## [PROBLEM DESCRIPTION]
The answer must consist of every line from the entries that holds the word "information".

## [MATERIAL PROVIDED]
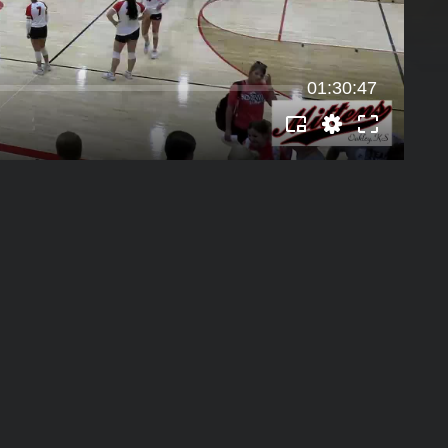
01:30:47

* * *

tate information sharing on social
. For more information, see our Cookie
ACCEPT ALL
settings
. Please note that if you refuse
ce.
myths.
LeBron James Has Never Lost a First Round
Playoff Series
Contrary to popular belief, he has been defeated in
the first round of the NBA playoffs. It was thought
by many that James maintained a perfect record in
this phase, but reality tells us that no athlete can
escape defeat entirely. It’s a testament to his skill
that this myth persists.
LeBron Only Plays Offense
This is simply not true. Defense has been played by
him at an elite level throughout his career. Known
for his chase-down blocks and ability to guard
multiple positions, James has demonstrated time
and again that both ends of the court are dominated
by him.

==

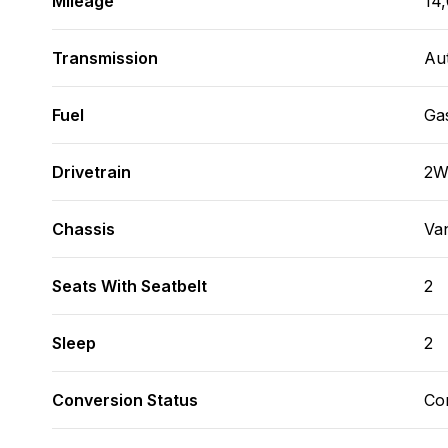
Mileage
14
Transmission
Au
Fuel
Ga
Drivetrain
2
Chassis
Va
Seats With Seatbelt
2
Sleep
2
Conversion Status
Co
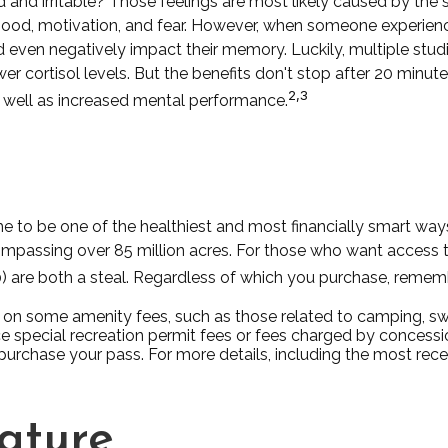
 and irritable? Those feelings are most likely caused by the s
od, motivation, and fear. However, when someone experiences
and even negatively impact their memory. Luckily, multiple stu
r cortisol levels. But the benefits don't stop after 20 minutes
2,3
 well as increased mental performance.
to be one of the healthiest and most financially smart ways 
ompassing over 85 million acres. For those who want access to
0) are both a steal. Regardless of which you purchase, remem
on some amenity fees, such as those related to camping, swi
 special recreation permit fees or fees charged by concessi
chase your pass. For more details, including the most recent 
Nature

## [EXERCISE OUTPUT]
tate information sharing on social
. For more information, see our Cookie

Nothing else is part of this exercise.